HABEAS CORPUS – CONDENAÇÃO PELA PRÁTICA DE CRIME DE DESERÇÃO – EXECUÇÃO PENAL – ALTERAÇÃO DO REGIME FIXADO NA SENTENÇA CONDENATÓRIA – INOCORRÊNCIA – ERRO MATERIAL NO LANÇAMENTO DO LIVRO DE CONTROLE – SUBSTITUIÇÃO DA PENA RESTRITIVA DE LIBERDADE POR PENA ALTERNATIVA – IMPOSSIBILIDADE – CRIME MILITAR PRÓPRIO – WRIT DENEGADO (TJM/MG, HC n. 00071084520129130000, rel. Juiz Fernando Armando Ribeiro, j. 16/01/2013).
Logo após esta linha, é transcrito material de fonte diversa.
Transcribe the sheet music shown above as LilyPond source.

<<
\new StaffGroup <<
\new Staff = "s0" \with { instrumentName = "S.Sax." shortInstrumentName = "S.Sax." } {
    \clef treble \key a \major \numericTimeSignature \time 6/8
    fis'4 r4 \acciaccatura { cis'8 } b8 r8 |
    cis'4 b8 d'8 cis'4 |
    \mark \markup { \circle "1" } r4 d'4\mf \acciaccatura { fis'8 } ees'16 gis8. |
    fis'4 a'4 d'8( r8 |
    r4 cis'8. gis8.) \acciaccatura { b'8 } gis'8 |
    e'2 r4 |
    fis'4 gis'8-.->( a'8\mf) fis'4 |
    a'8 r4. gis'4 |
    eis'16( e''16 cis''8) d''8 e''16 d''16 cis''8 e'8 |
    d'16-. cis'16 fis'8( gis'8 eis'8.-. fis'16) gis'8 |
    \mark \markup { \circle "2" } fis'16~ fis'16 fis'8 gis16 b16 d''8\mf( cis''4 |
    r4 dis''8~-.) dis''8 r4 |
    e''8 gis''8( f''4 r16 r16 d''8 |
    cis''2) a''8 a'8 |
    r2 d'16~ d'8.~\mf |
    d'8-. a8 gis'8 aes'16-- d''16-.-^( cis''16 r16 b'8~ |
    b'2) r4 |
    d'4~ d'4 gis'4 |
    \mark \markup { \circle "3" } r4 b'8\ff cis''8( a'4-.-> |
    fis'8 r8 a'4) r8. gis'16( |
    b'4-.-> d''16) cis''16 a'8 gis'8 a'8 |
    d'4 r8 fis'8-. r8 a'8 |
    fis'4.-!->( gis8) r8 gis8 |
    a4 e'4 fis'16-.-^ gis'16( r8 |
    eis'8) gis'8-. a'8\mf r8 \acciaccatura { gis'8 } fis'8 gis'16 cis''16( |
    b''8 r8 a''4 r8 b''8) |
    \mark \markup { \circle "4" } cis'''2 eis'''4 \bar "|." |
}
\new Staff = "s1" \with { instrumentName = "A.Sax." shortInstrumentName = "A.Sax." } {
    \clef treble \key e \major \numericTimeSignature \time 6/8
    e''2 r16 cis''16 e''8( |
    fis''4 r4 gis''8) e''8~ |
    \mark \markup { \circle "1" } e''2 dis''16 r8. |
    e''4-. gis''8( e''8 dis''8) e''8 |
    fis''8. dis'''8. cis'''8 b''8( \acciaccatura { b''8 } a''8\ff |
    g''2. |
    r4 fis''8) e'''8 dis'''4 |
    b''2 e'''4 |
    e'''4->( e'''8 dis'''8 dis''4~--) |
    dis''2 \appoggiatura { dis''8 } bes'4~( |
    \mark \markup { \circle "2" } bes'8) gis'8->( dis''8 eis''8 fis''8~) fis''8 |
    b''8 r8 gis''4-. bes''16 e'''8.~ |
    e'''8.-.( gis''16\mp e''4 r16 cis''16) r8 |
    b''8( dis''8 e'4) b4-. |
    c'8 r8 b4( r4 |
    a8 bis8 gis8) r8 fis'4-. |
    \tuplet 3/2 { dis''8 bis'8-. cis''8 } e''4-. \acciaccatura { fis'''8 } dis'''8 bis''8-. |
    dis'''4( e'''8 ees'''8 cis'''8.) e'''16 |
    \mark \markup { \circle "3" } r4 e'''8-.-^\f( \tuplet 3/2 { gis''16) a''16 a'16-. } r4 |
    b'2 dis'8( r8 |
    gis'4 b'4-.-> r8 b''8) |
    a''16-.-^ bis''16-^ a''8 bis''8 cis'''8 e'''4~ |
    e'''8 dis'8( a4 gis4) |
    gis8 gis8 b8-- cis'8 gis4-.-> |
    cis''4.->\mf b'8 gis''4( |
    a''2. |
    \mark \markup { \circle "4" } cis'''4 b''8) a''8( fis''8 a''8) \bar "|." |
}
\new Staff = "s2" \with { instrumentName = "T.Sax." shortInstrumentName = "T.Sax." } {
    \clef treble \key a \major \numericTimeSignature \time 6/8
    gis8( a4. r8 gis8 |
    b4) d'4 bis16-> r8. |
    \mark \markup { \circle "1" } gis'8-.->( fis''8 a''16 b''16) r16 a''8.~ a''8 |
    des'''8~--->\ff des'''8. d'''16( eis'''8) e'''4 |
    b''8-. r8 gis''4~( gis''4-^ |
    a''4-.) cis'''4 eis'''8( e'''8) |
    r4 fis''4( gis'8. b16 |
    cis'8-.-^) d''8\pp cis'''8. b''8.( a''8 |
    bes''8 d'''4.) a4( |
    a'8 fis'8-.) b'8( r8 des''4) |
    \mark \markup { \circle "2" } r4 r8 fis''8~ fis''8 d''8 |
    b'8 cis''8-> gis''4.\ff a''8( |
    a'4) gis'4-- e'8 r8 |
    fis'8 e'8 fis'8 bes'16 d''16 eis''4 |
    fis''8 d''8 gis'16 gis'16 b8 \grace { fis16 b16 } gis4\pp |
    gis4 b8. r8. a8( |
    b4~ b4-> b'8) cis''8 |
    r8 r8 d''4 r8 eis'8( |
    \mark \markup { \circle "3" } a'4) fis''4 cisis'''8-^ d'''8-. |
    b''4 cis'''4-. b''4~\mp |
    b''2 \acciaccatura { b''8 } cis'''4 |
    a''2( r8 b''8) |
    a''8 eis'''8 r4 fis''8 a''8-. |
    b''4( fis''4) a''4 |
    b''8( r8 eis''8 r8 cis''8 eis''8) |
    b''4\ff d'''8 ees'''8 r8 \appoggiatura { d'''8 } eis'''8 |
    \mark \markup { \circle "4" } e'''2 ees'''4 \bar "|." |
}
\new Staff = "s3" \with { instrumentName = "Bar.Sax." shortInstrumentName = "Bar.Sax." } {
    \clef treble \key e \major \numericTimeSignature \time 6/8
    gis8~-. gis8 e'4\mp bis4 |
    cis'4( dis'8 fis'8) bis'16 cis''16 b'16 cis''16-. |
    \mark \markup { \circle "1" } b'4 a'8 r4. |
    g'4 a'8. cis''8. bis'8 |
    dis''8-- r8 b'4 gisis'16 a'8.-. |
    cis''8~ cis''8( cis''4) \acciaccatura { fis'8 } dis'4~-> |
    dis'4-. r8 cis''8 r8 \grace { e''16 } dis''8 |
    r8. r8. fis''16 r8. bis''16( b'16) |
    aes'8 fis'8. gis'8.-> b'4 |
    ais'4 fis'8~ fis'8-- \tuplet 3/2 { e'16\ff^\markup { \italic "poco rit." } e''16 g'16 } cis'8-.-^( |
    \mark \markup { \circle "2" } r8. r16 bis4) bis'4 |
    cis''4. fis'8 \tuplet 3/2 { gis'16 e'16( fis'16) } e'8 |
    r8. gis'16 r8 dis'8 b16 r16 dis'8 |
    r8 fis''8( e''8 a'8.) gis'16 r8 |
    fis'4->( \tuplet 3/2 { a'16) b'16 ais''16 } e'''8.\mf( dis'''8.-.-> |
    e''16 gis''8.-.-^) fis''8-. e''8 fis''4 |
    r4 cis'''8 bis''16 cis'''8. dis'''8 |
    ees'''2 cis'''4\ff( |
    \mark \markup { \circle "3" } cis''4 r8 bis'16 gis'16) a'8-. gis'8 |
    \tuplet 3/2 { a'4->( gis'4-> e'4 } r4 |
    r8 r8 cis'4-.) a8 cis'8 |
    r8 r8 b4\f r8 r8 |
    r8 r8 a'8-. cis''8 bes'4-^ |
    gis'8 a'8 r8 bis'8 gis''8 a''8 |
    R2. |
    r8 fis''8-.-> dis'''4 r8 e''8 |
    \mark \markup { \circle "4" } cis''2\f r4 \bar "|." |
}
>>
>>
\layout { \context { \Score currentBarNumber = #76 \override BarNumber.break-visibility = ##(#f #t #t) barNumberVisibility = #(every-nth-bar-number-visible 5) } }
Assim, deve prevalecer a visão de impossibilidade de substituição de pena privativa de liberdade por restritiva de direitos nas condenações de abuso de autoridade na Justiça Militar, seguindo a linha jurisprudencial vigente.
Entretanto, não se pode desconhecer que essa visão dos tribunais enumerados não reflete a totalidade dos casos havidos na Justiça Castrense. Em casos muito pontuais, quando a substituição por pena alternativa ocorrer em primeira instância sem que haja a impugnação por recurso, ao menos neste ponto, já houve a substituição de pena privativa de liberdade por restritiva de direitos.
Um exemplo prático está no caso em que jovens, integrantes da 3ª Companhia de Engenharia de Combate, em Dom Pedrito/RS, cometeram o crime de desrespeito a símbolo nacional, tipificado no art. 161 do Código Penal Militar, e foram condenados a um ano de prisão. A pena foi substituída por prestação de serviços à comunidade. Havendo recurso apenas da Defesa (Apelação n. 60-86.2011.7.03.0203/DF), o Superior Tribunal Militar manteve a decisão de primeiro grau, com a pena restritiva de direito, mesmo porque, obviamente, ela não foi atacada no recurso.
Eis mais um tema peculiar do Direito Castrense.